Despite the frequent daily goose eggs, we are so grateful to continue to hear from over 150 of you each day. Numbers jump to well over 200 on rainy days, which is just tremendous. For those who might miss reporting on dry days, it is never too late to visit the CoCoRaHS site and fill in those missing days where you know that no precipitation fell. You can accomplish this by visiting the monthly zeros report form. While we hope that beneficial rain will soon return, when NJ begins to dry out we are always left wondering if this might be the beginning of a drought (we’ve not had a major one in over a decade…..though it never is correct to say that one is “overdue”). In such circumstances it is more important than ever to report zeros, as CoCoRaHS observations are utilized in assessing drought conditions, in making water resource decisions, and in evaluating agricultural drought insurance claims. So if you have a few minutes right now or tomorrow, please see if you can add any missing zeros from earlier this month. Please only do so if you are certain of the observation being a dry one, but I bet there are some “holes” you could fill in.
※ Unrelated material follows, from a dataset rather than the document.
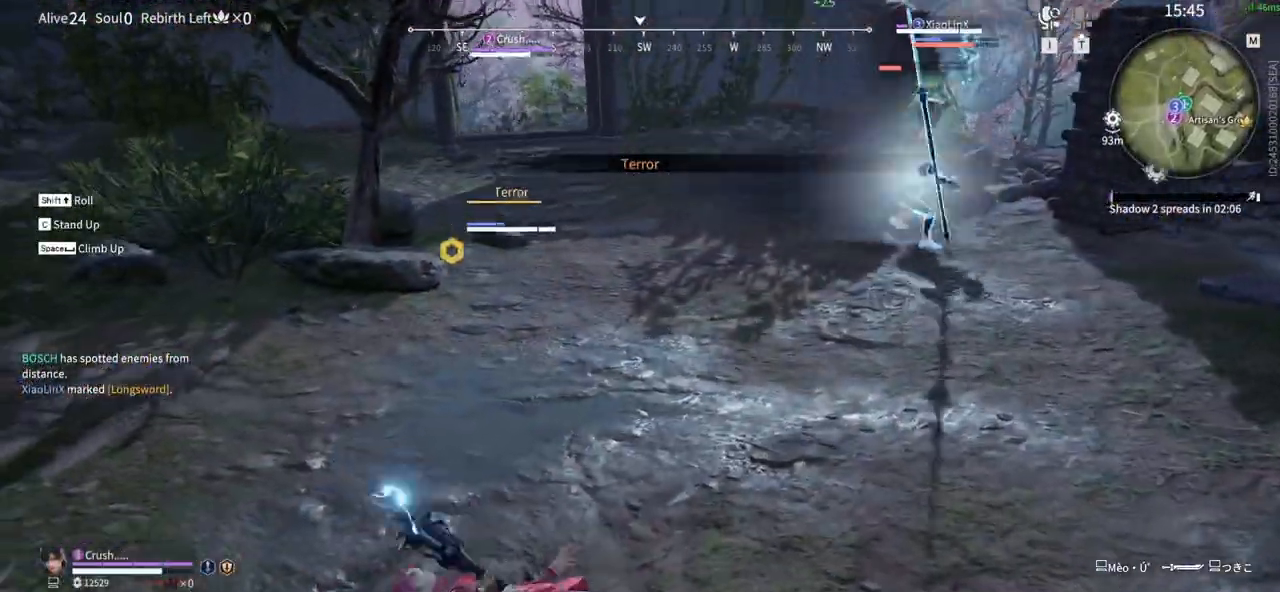
{"keys": ["v"], "mouse": [], "events": [[150, "s", "up"], [150, "shift", "up"], [283, "v", "down"], [433, "v", "up"], [483, "v", "down"]]}
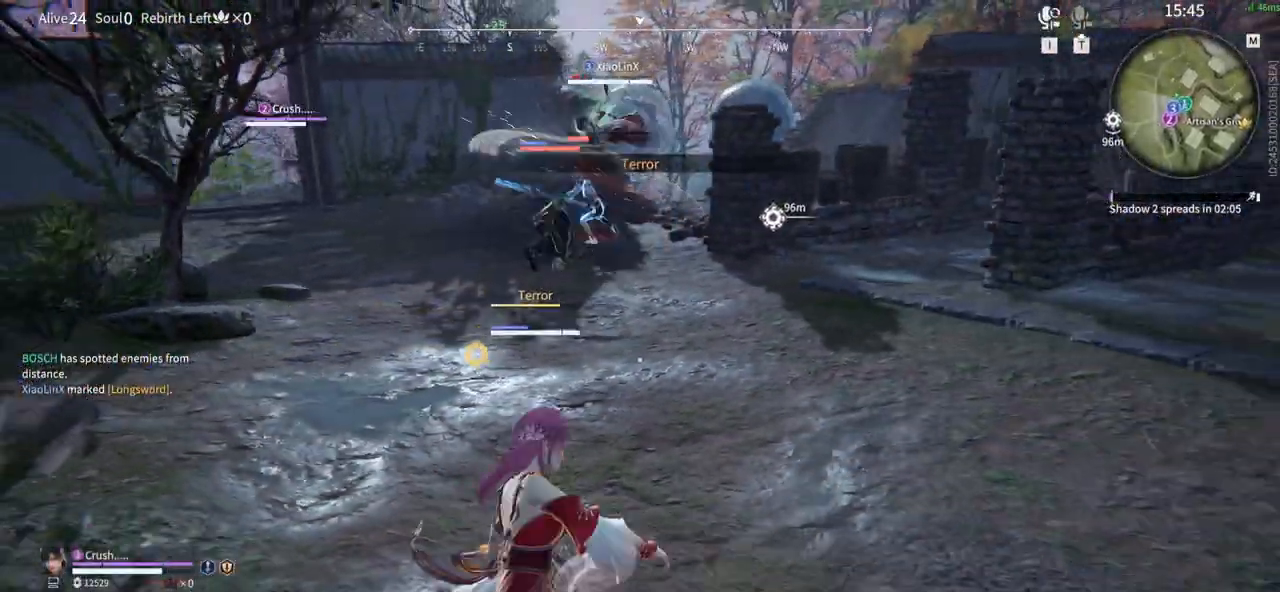
{"keys": [], "mouse": [], "events": [[67, "v", "up"], [167, "v", "down"], [350, "v", "up"]]}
On one other note, while we didn’t see any snow flakes flying in October this year, you can bet that we’ll see some in November or shortly thereafter. This is a good time to find your snow board and perhaps put a fresh coat of white paint on it. Also, remember that the CoCoRaHS website has an excellent tutorial on snow measurement where you might wish to head for a refresher course! Finally, with colder weather on the horizon don’t forget to keep an eye on the inner cylinder of your gauge and consider removing it for the cold season to avoid freezing damage and to best collect snowfall.
As always, our gratitude for your terrific contributions!